The trigger for this inquiry was a Norwegian investigation that uncovered Yutong buses could potentially be "stopped or rendered inoperable" remotely by the company. Denmark's largest public transport company, Movia, has also opened a similar review. In the UK, Yutong has supplied roughly 700 electric buses, and the company is actively seeking to expand its presence with a newly developed double-decker electric model designed to meet Transport for London (TfL) standards.
Official Responses and Security Concerns
A DfT spokesperson confirmed the ongoing efforts, stating, "We are looking into the case and working closely with the UK’s National Cyber Security Centre to understand the technical basis for the actions taken by the Norwegian and Danish authorities." In a reassuring note for London commuters, TfL confirmed that none of its operators currently use Yutong buses, nor have any been ordered. The agency emphasised that any new buses must meet its "robust technical requirements, including rigorous testing."
Yutong, in a statement to The Sunday Times, defended its practices. The company asserted that it "strictly complies with the applicable laws, regulations and industry standards of the locations where its vehicles operate." It clarified that its data collection is limited to "vehicle-related maintenance, optimisation, and improvement," with all data being encrypted and access-controlled. Yutong strongly denied any unauthorized access, stating that no one can view the data without customer authorisation and that it fully complies with EU data protection laws.

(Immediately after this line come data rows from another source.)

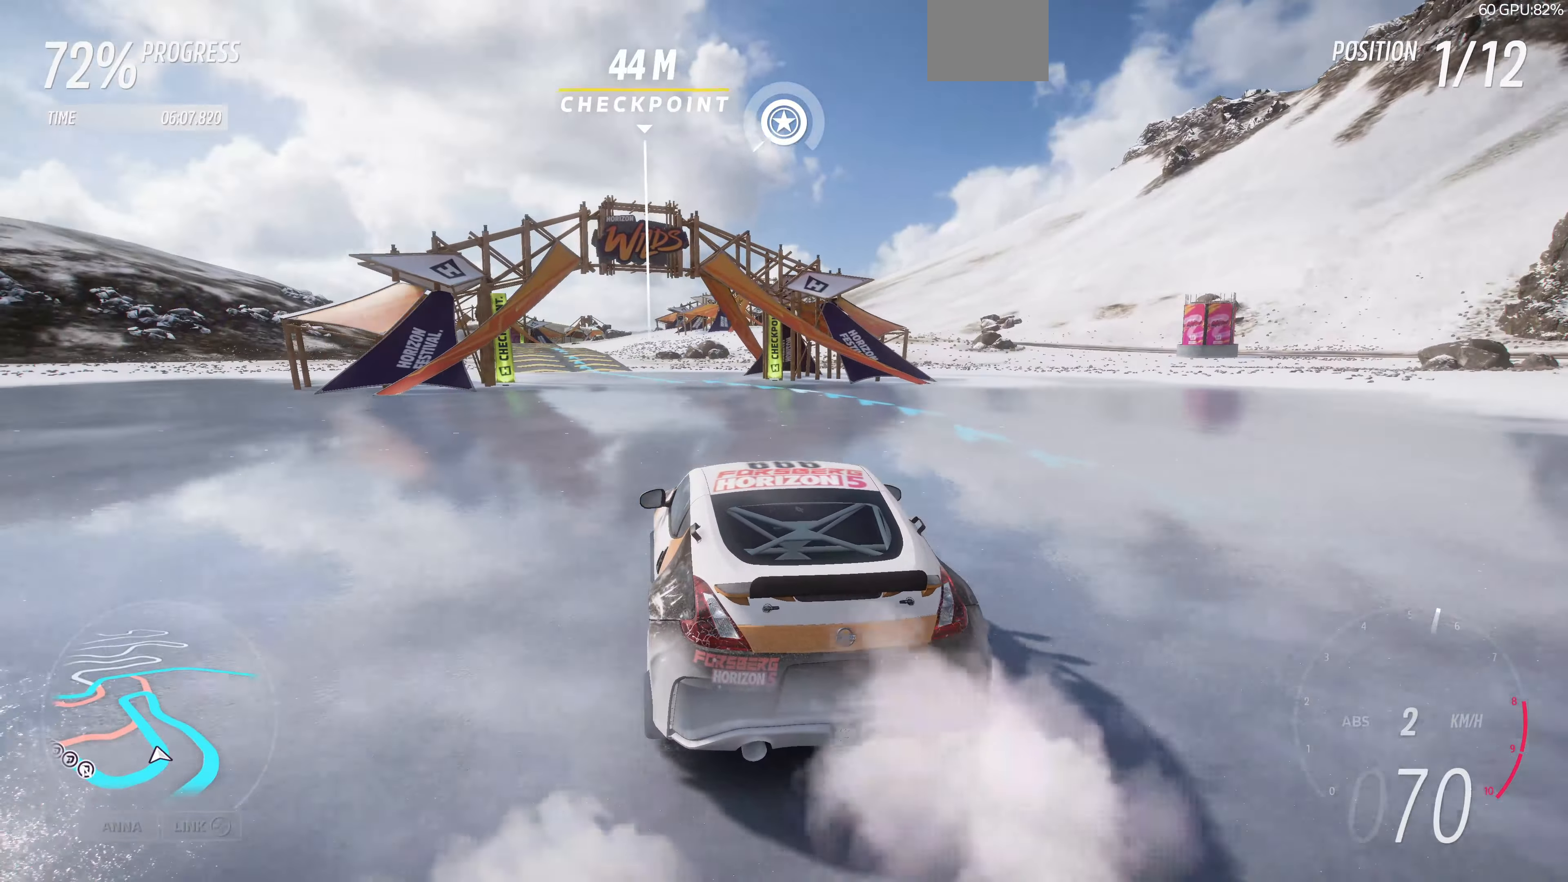
{"buttons": ["R2"], "left_stick": "center", "right_stick": "up", "events": [[133, "left_stick", "center"], [333, "left_stick", "left"], [467, "left_stick", "center"]]}
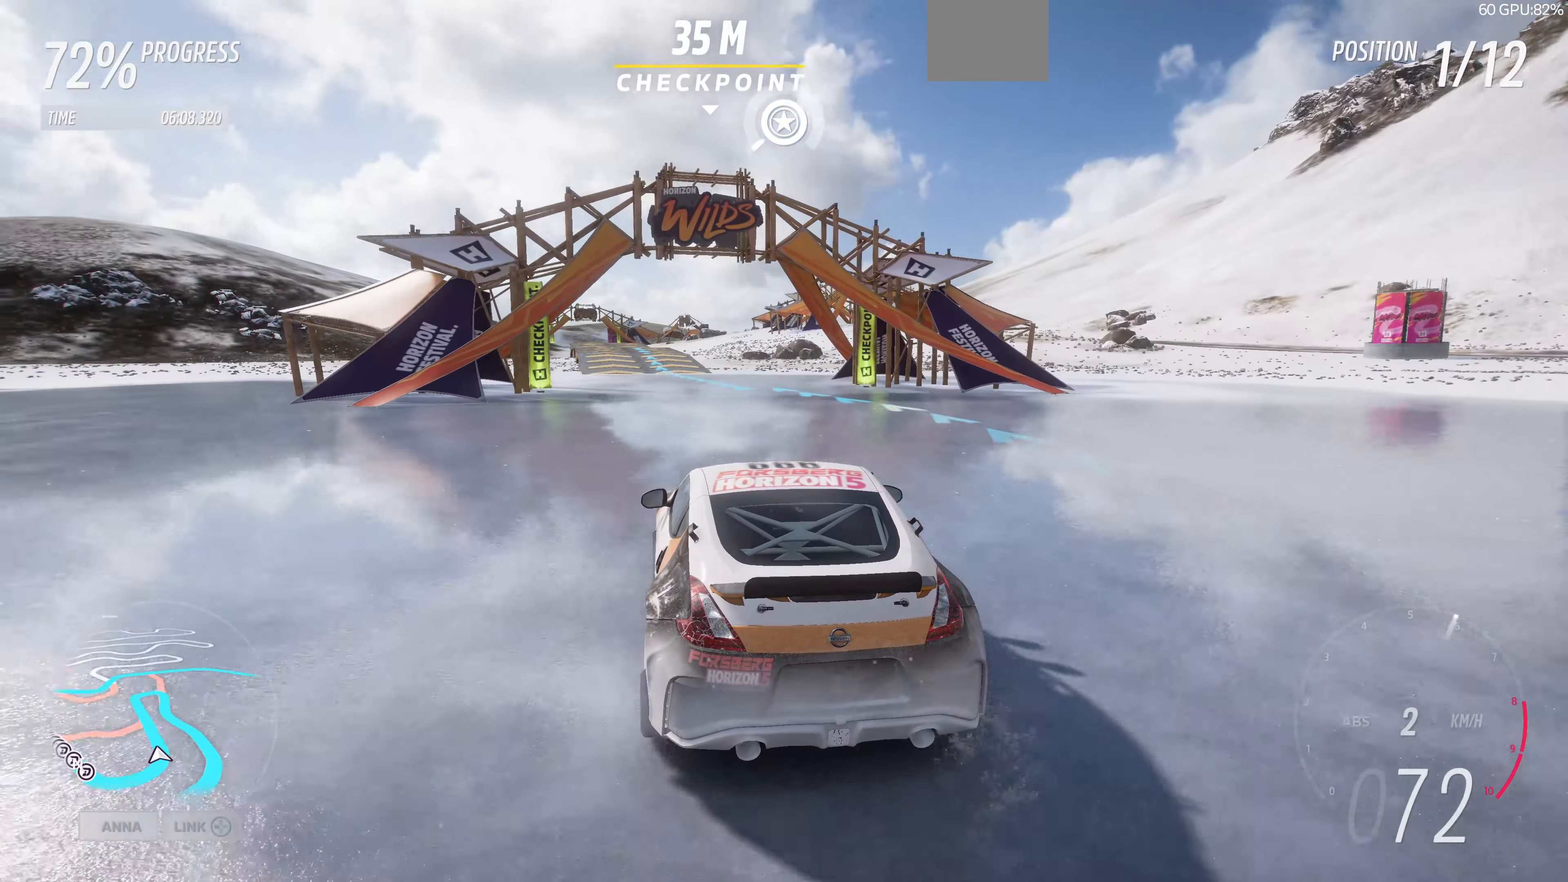
{"buttons": ["R2"], "left_stick": "right", "right_stick": "center", "events": [[400, "left_stick", "right"], [433, "right_stick", "center"]]}
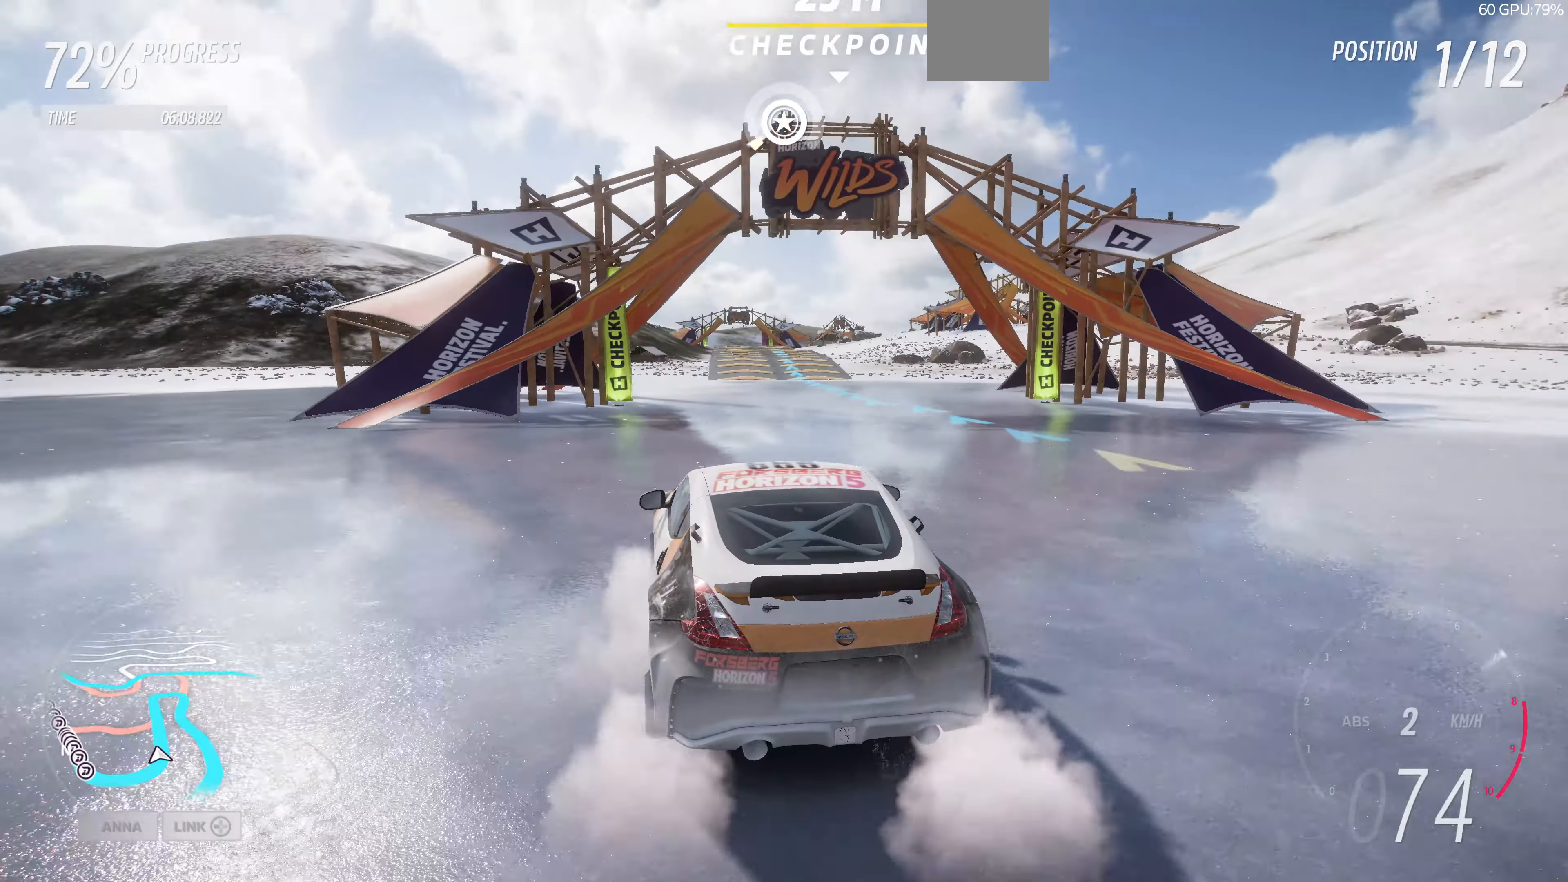
{"buttons": ["R2"], "left_stick": "right", "right_stick": "center", "events": []}
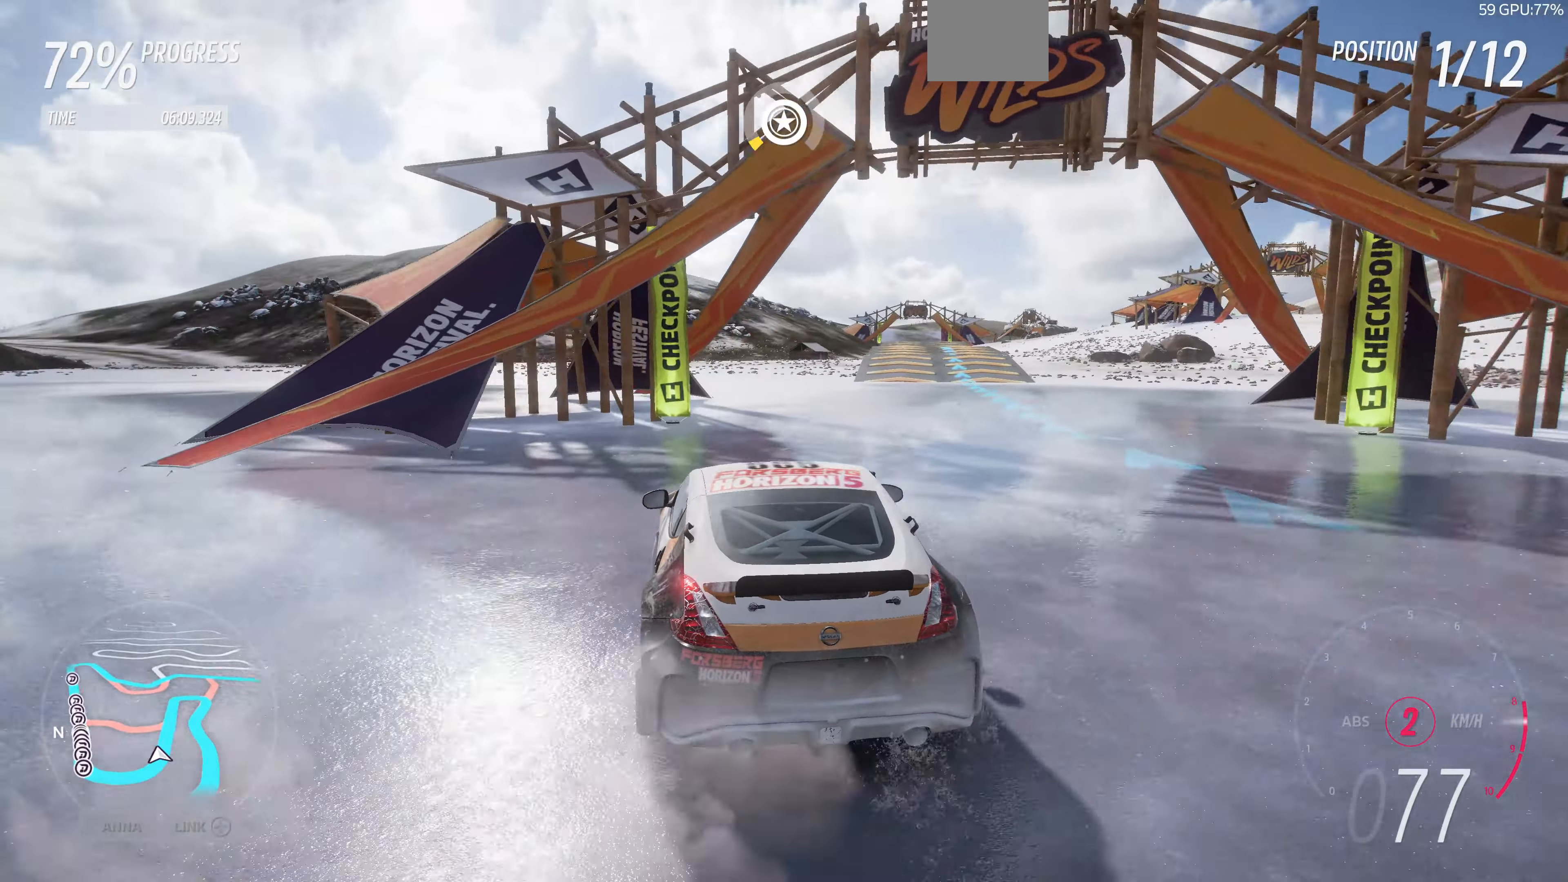
{"buttons": ["R2"], "left_stick": "right", "right_stick": "center", "events": []}
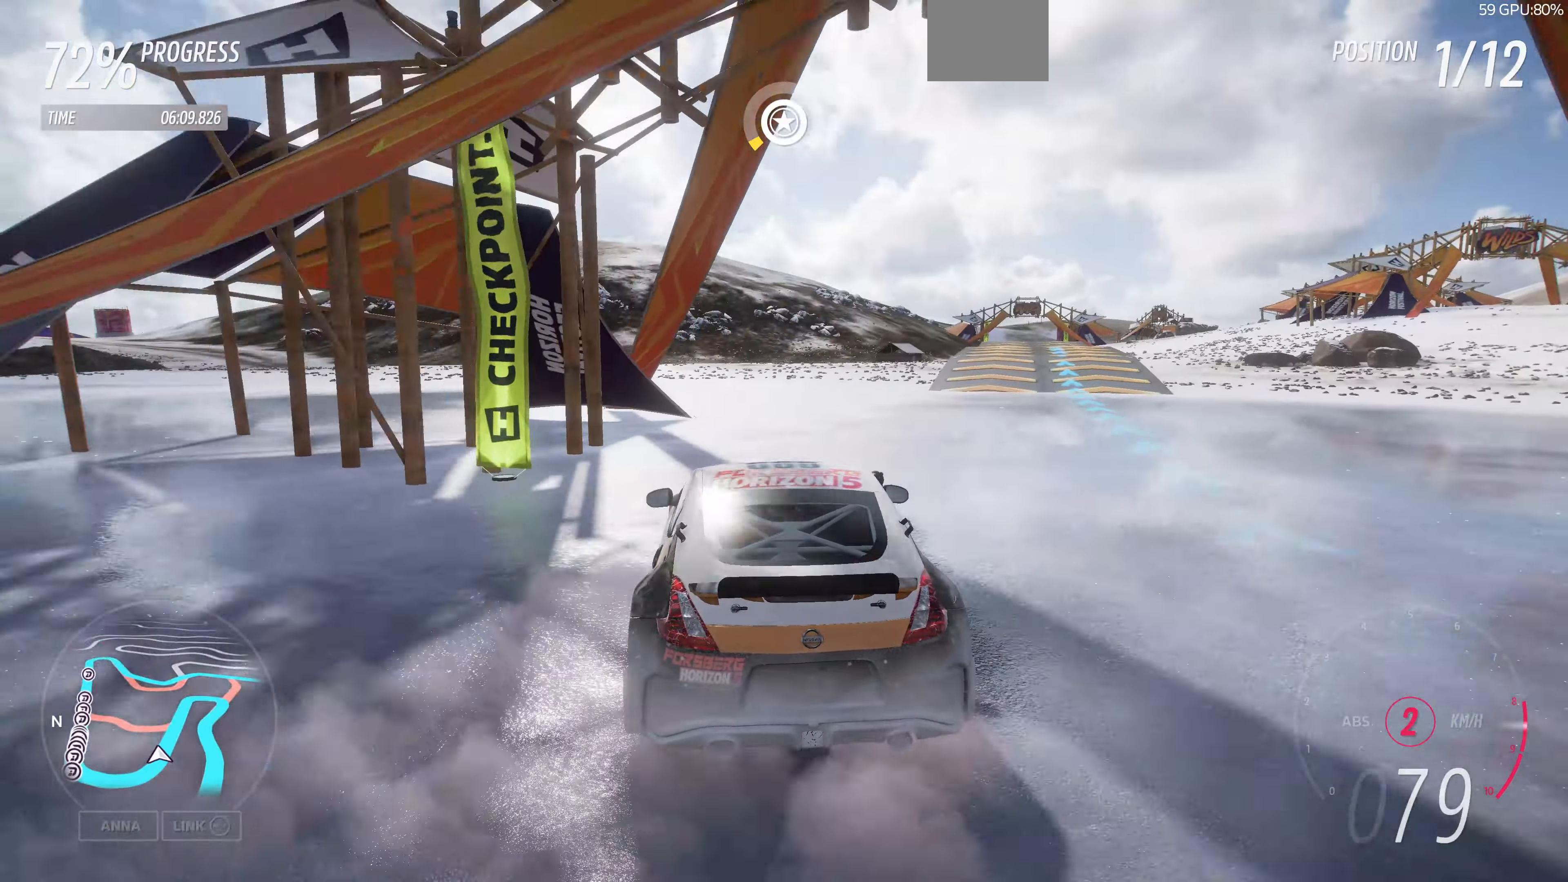
{"buttons": ["R2"], "left_stick": "right", "right_stick": "center", "events": []}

Broader Implications and Political Scrutiny
The specific findings from Norway shed more light on the potential risk. The Norwegian transport operator Ruter revealed that its testing found Yutong retained remote access to the bus's battery and power management systems. This was a capability not found in a comparable vehicle from Dutch manufacturer VDL. Ruter concluded that, in theory, this access could allow Yutong to disable the bus, though the risk could be mitigated by physically removing its SIM card to sever connectivity.
It is important to note that the issue of remote access is not exclusive to Chinese manufacturers. As Movia in Denmark pointed out, many electric vehicles from Western companies also allow for remote software updates. However, the UK probe occurs against a backdrop of heightened political scrutiny of China's role in British infrastructure. British lawmakers are actively debating whether Beijing should be formally classified as an "enemy" or a "threat," reflecting growing anxieties over national cybersecurity vulnerabilities.